(SUPPLIED RECORDS begins)

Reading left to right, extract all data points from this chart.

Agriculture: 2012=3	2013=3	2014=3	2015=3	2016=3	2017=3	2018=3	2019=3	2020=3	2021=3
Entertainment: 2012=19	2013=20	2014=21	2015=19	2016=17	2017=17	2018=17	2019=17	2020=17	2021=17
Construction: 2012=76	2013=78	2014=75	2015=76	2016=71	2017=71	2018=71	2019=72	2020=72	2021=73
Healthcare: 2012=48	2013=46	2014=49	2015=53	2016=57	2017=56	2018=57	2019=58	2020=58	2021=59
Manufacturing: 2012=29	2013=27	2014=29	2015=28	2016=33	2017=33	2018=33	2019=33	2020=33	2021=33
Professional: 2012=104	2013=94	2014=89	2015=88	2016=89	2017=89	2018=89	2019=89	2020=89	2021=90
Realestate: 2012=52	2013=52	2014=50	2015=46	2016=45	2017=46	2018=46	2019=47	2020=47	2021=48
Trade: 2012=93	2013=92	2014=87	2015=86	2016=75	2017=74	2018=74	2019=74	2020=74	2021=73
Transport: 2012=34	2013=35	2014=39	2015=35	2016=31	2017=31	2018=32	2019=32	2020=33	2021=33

(SUPPLIED RECORDS ends)
(SUPPLIED RECORDS begins)

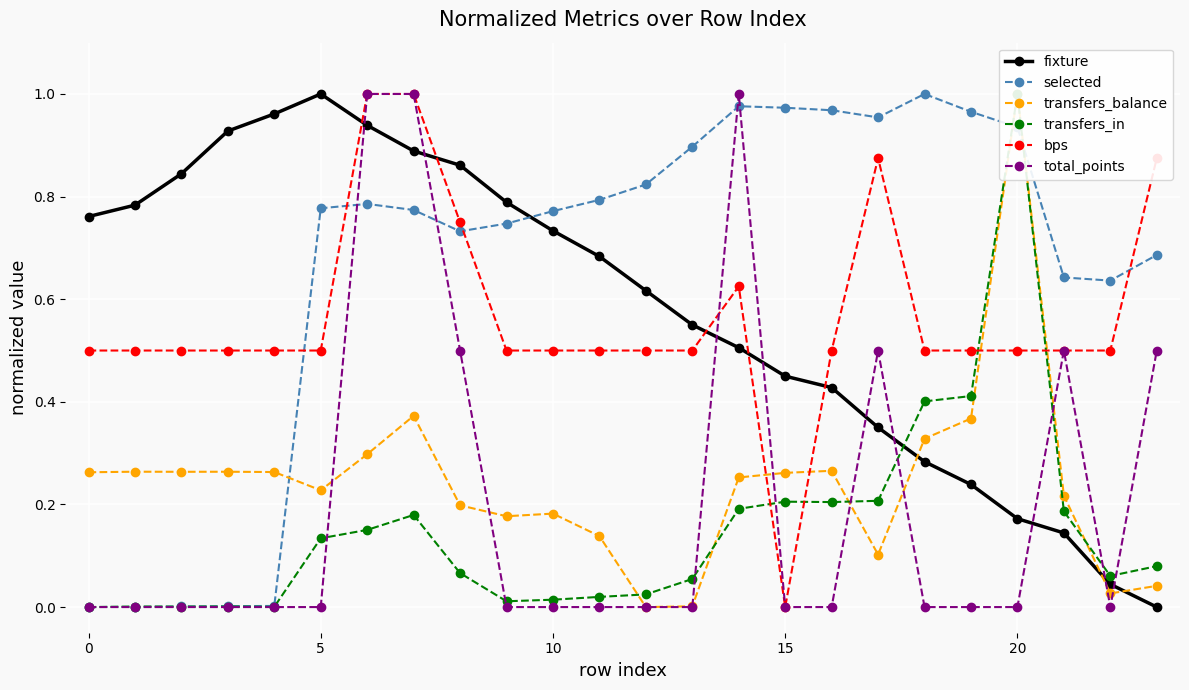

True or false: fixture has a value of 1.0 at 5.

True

(SUPPLIED RECORDS ends)
(SUPPLIED RECORDS begins)

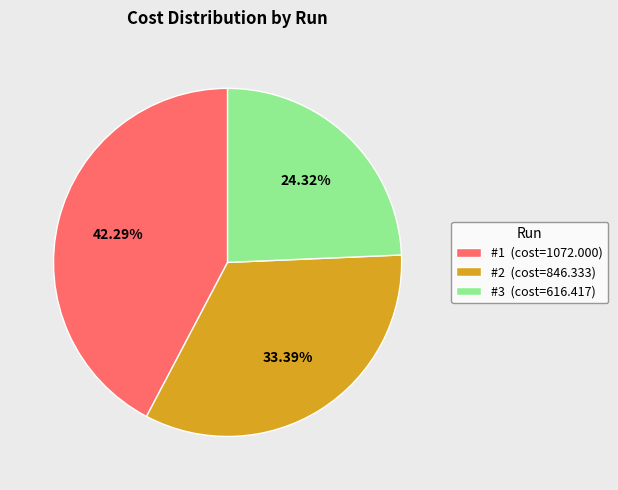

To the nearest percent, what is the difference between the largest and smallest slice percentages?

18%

(SUPPLIED RECORDS ends)

• GOAL OF THE EXERCISE:
Report every line of the records that contains the string "True", copying each such line in full.

• EXPECTED ANSWER:
True or false: fixture has a value of 1.0 at 5.
True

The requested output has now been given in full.